The European Commission supports the proposals made by France and Germany on Tuesday to shore up the eurozone, its spokesperson said Wednesday. The markets, however, have not reacted so favorably.
Olivier Bailly, the EU spokesperson, said the commission supports the objectives put forward by French President Nicolas Sarkozy and German Chancellor Angela Merkel on Tuesday.
"We already mentioned the need to strengthen the economic part of the economic and monetary union," Bailly said. "What is happening now since the beginning of the crisis, and what has been announced yesterday as a proposal by France and Germany, go exactly in this direction.”
Watch a related report by Mil Arcega
Sarkozy and Merkel held emergency talks Tuesday to discuss Europe’s sovereign debt crisis.
Following the talks, they said closer economic integration in Europe is needed. Sarkozy called for a “new economic government” that would be formed of the 17 eurozone government leaders. He said it should meet twice yearly and be led by European President Herman Van Rompuy.
France and Germany also called for constitutional amendments across the eurozone that would require governments to balance their budgets.
The leaders backed away from the idea of issuing “eurobonds” - bonds that would be issued by the eurozone as a whole rather than by individual countries. Some analysts, investors, and European politicians think eurobonds would be the best way to restore faith in European debt and calm volatile markets.
Bailly said Wednesday that eurobonds are an interesting idea but are not on the agenda right now.

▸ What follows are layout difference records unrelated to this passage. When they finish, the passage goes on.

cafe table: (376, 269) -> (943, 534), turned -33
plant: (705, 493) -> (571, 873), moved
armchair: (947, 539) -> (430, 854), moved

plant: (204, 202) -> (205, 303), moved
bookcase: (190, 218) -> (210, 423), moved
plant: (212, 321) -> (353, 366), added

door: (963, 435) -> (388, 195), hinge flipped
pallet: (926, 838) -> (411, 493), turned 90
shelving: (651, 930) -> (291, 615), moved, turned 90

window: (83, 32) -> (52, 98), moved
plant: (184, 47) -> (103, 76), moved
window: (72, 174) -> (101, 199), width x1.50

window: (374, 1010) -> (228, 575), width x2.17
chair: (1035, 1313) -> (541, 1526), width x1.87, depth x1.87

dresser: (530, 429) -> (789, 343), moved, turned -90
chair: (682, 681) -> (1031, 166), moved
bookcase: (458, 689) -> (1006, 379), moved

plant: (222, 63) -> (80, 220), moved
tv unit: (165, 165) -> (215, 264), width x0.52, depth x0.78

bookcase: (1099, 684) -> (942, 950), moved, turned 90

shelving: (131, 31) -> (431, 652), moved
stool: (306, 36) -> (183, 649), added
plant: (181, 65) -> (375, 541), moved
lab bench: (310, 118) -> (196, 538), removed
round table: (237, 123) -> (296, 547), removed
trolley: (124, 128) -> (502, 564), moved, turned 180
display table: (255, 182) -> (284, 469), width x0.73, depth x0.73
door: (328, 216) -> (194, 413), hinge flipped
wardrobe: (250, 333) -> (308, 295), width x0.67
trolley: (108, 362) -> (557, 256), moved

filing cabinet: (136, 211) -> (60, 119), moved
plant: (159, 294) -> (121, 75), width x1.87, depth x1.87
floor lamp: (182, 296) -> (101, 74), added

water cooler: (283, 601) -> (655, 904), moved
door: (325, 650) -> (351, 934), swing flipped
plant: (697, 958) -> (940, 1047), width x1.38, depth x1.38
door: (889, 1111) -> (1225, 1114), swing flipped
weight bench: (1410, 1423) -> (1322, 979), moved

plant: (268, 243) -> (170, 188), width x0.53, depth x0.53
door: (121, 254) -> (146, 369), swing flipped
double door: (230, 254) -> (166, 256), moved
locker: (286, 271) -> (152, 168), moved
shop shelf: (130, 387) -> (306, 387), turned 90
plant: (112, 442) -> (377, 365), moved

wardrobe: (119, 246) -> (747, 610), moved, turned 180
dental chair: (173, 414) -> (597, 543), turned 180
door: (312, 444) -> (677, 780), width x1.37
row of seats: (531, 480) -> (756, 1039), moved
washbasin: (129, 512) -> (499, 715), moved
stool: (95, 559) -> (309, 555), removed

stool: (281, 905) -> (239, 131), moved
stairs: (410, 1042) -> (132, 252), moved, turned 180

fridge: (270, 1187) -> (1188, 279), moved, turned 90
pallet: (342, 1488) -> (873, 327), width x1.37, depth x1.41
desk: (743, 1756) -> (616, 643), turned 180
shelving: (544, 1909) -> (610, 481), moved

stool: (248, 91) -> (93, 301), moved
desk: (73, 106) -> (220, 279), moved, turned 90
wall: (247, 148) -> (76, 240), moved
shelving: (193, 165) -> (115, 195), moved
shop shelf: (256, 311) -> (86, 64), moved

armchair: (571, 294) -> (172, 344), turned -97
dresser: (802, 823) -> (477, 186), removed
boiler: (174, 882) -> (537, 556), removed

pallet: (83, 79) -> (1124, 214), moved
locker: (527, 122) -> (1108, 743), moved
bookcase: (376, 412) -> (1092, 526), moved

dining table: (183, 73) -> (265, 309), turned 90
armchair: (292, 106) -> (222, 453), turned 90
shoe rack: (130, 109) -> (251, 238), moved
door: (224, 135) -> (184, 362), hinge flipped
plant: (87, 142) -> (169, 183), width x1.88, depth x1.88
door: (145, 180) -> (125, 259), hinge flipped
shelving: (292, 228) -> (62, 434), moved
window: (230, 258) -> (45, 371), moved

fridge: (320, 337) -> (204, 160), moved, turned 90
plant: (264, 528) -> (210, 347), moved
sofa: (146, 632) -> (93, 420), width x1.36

"We don't think that this is a solution for today's problem and we don't think that there is a political consensus within Europe to move forward today with this idea," said Bailly.
Overall the market reaction to the new plans was not positive, with shares falling early in the trading day Wednesday, followed by a slight recovery.
Dominique Dequidt, an Asset Manager at KBL Richelieu in France, said the market reaction is uncertain because the decisions made Tuesday were not as bold as the markets were expecting.
France and Germany said they don’t want to increase the size of the European Union’s rescue fund, which is worth hundreds of billions of dollars. Some investors say it needs to value at least $2 trillion to be effective.
Iain Begg, a European economics expert with the London-based research group Chatham House, said Sarkozy and Merkel haven’t put “enough meat on the bones” of their proposal. He said that’s important because economic integration in Europe is vital.
When VOA asked him why, he replied, "Well, because it enables a much stronger defensive bulwark to be created to oppose the market's pressures, which have been so devastating over the last 18 months. And it's also the sort of structure that is going to be more enduring in exactly the same way as in the U.S., where having a single treasury bond is a very significant source of strength for the American economy."
But Begg said the process of integration is inevitably slow, not least because it often lacks popular support. He said, for example, that when it comes to doling out money, the population of Europe’s largest economy is hesitant.
"In Germany, for example, there is clearly strong opposition to the idea of their tax base somehow being responsible for the debts of other countries," he said. "In other countries you might find support for integration across something like the military sphere, and still they will look for closer integration on social issues. So you have to look at it dossier by dossier to find out what populations are really in favor of or opposed to."
Merkel and Sarkozy put forward a plan Tuesday for a Europe-wide tax on financial transactions.